I ordered a pint of Shipyard and waited.
My beer arrived before my luncheon date.
He stood in the door and looked around. I waved.
“I didn’t recognize you at first,” he said, sliding his long body into the chair across from me. “At the funeral you had on that big hat.”
I smiled. “I didn’t wear the hat today.”
“That’s fine. Fine.”
He was looking at my cleavage, not my head.
The waitress was back. “Would you like to order now?”
“I’ll have a clam roll and spicy fries,” I said.
“Toasted bun, please.”
“Cheeseburger and fries,” Pete said. “Burger well done. And a cup of coffee.” He looked at my beer apologetically. “I’m on duty.”
“Luckily, I’m not,” I said.
“I figured you’d stopped in to ask about your carry permit. I told you, six-month residency.”
“Couldn’t you talk to someone?”
“Yeah. I could. But permits are a big deal. It wouldn’t make a difference.” He hesitated. “Is there any reason to think you’re in danger? That you’d need to conceal your weapon?”
“Some people in town think Joe Greene shot my mother. Some people don’t. I’m in the middle, and I’ve been asking questions. If you ask around, you’ll find I’ve been making a nuisance of myself. Some people might not be happy about that.”
He shrugged. “So they’re not happy. People in Haven Harbor, though, don’t go around shooting people they’re pissed at.”
Of course, Mama was that exception.
So if I wanted to carry my gun, I would.
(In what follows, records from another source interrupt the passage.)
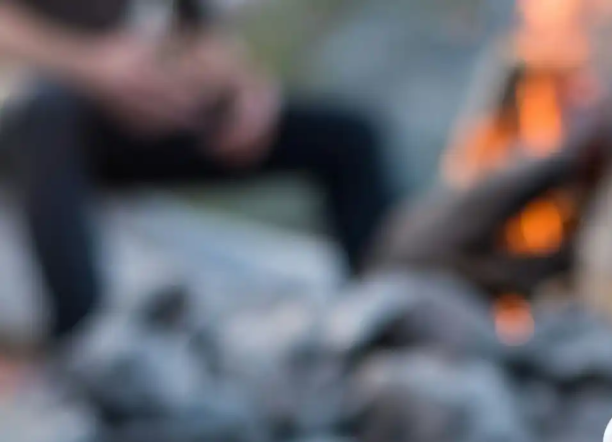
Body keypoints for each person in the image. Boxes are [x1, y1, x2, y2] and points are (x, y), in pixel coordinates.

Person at [0, 0, 393, 342]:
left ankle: (391, 325)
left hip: (129, 116)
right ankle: (84, 346)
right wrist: (92, 65)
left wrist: (244, 91)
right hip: (30, 121)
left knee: (349, 137)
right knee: (44, 114)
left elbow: (197, 32)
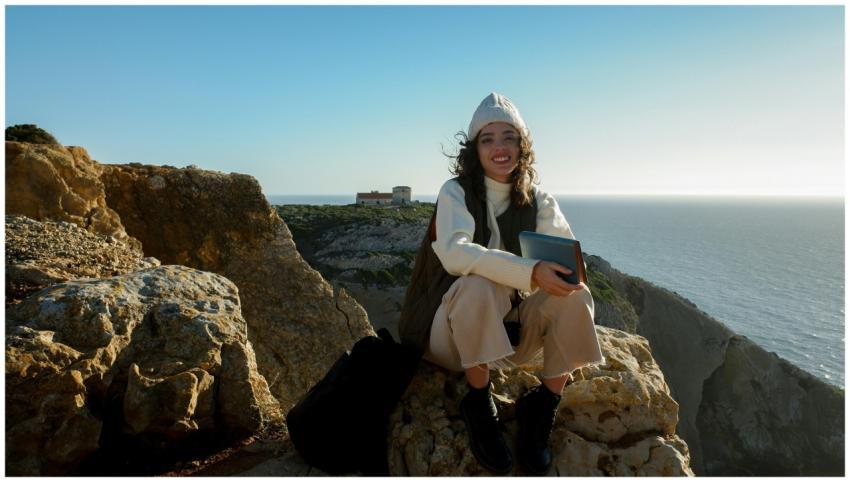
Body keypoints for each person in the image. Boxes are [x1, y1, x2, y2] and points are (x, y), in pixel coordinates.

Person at [398, 92, 605, 475]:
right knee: (479, 284)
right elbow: (455, 253)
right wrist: (529, 271)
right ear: (474, 149)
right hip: (452, 337)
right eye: (488, 138)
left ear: (522, 145)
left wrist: (555, 275)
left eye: (509, 137)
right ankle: (479, 401)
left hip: (511, 336)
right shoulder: (455, 193)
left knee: (574, 294)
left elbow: (565, 263)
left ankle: (543, 405)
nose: (499, 147)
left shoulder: (540, 201)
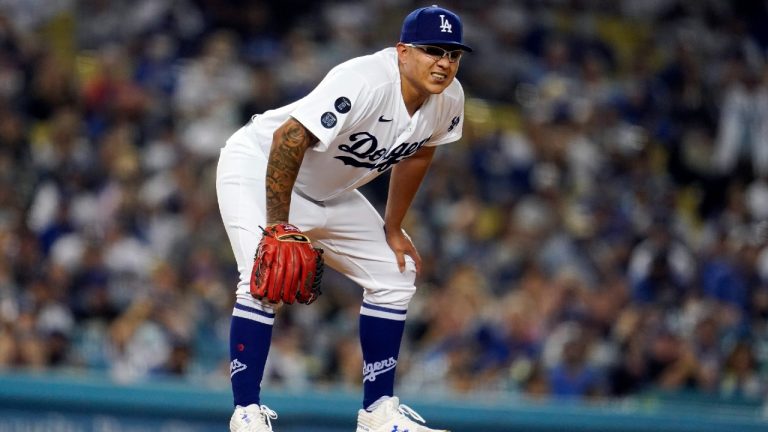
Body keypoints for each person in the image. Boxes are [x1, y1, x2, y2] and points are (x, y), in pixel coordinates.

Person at [216, 5, 472, 432]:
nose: (444, 63)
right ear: (403, 51)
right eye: (432, 50)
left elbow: (421, 150)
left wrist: (393, 226)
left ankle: (378, 413)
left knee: (396, 272)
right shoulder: (366, 79)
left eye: (453, 53)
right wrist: (279, 226)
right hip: (260, 168)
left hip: (328, 191)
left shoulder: (450, 98)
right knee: (264, 273)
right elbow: (289, 138)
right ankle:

But it would be nice if it were legal.
“I’ll make a few calls, but don’t count on getting the permit early. Now, what was it you wanted to tell me?”
“It’s about Joe Greene. I wanted to ask if anyone’d checked whether he’d ever been in legal trouble for any reason.” I reached out and touched Pete’s hand. “I know you weren’t with the department most of the time he was alive. But there might have been talk. Especially after my mother’s body was found.”
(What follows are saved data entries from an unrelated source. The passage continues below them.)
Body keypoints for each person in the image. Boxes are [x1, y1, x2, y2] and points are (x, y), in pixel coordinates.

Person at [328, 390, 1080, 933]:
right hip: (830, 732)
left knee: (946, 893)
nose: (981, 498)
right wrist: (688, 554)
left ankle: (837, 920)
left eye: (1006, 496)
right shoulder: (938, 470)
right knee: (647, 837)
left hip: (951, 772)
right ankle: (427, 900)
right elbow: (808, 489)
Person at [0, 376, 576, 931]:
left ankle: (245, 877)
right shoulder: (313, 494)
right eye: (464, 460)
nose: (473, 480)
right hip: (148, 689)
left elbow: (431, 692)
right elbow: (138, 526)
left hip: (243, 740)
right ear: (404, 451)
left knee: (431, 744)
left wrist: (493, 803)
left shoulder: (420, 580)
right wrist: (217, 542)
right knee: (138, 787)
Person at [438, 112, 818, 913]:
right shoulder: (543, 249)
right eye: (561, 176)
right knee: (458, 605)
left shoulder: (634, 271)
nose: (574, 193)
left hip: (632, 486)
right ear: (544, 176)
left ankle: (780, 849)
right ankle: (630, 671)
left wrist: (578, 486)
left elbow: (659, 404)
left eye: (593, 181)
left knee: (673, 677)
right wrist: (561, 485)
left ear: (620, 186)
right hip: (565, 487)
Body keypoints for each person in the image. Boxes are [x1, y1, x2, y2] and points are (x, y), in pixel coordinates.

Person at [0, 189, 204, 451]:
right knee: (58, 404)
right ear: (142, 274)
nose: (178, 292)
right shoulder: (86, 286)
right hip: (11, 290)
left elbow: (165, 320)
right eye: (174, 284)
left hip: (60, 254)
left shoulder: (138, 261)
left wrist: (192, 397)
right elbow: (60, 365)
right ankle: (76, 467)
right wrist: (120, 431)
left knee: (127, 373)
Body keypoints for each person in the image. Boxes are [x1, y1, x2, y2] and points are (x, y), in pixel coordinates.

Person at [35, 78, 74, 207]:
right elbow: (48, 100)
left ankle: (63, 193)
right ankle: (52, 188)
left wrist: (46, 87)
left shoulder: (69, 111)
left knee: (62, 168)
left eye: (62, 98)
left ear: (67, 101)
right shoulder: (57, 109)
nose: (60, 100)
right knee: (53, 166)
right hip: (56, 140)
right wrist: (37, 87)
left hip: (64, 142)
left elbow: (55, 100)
He moved his hand away and straightened up. “I haven’t heard he was ever in any trouble. But I can check it out. Anything in particular?”
Wide nets caught more fish. “No. I was just wondering if you could check to see if there were any closed files. It would make me feel better.”
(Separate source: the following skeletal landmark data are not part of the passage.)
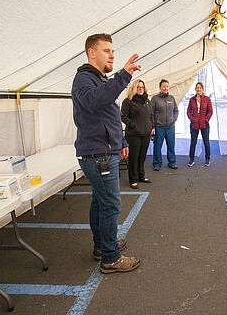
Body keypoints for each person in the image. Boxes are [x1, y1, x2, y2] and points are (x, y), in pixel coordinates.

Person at [72, 33, 141, 274]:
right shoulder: (84, 79)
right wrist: (123, 76)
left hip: (105, 150)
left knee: (100, 203)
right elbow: (94, 102)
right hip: (98, 155)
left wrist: (120, 140)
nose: (112, 54)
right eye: (106, 50)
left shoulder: (100, 80)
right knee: (110, 205)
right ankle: (111, 257)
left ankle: (102, 246)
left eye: (113, 50)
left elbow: (108, 115)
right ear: (92, 52)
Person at [121, 79, 153, 189]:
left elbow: (150, 115)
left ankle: (141, 176)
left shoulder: (147, 101)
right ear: (134, 88)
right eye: (138, 87)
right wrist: (133, 125)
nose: (140, 89)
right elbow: (123, 117)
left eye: (142, 87)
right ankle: (133, 179)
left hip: (146, 134)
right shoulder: (128, 101)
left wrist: (151, 126)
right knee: (133, 158)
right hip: (133, 134)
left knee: (142, 157)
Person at [151, 79, 179, 170]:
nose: (165, 88)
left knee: (171, 145)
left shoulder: (171, 98)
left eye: (167, 86)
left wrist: (174, 119)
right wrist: (153, 126)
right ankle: (157, 164)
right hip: (159, 127)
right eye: (163, 86)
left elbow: (176, 111)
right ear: (160, 87)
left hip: (170, 127)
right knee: (157, 146)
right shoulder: (155, 99)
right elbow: (151, 113)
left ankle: (172, 162)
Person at [187, 82, 213, 167]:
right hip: (194, 124)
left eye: (200, 87)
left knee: (206, 142)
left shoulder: (207, 99)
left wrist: (206, 119)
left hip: (204, 124)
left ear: (202, 89)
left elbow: (210, 111)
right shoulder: (192, 99)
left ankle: (207, 159)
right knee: (193, 142)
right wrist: (192, 119)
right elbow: (188, 111)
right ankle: (191, 159)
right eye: (197, 87)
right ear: (195, 89)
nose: (199, 89)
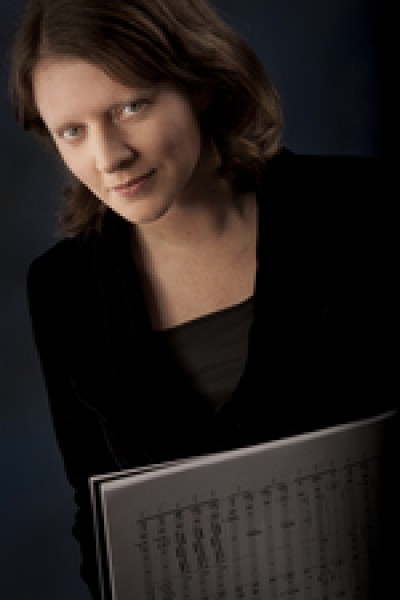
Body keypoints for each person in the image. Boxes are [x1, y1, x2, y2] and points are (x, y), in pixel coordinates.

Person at [10, 0, 396, 598]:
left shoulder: (363, 210)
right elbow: (99, 524)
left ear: (201, 85)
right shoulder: (62, 289)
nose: (109, 157)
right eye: (73, 131)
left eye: (131, 107)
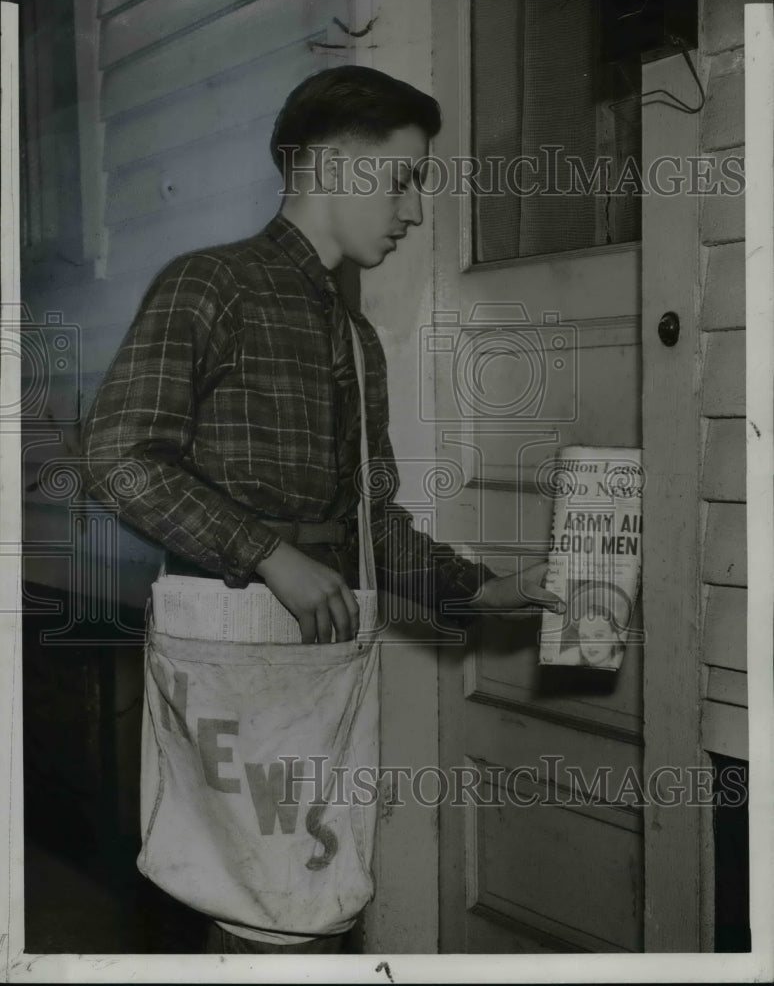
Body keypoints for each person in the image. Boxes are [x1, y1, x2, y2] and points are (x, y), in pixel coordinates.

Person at [80, 65, 562, 954]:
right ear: (333, 167)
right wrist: (268, 553)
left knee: (316, 900)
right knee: (263, 913)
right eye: (402, 177)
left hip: (320, 652)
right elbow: (117, 457)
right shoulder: (208, 286)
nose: (414, 209)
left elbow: (373, 522)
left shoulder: (356, 339)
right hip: (231, 648)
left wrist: (482, 590)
He nodded as the waitress put our food on the table in front of us. “I’ll do that. I will. Maybe it’ll help solve the case.”
“That’s what I’m hoping for,” I said. “I know murders are officially under the jurisdiction of the state police, but you work with them, right?”
He nodded.
“And it would be good for your record if you were to come up with evidence that would help them.”
He nodded as he chewed. “Couldn’t hurt.” He leaned toward me. “Tell you the truth, I’ve always wanted to be a state trooper. Finding key evidence might be a step in that direction.”
“Good!” I smiled. “I hope it’ll help.”
Sergeant Lambert covered his French fries with ketchup.
My stomach lurched. It looked like blood.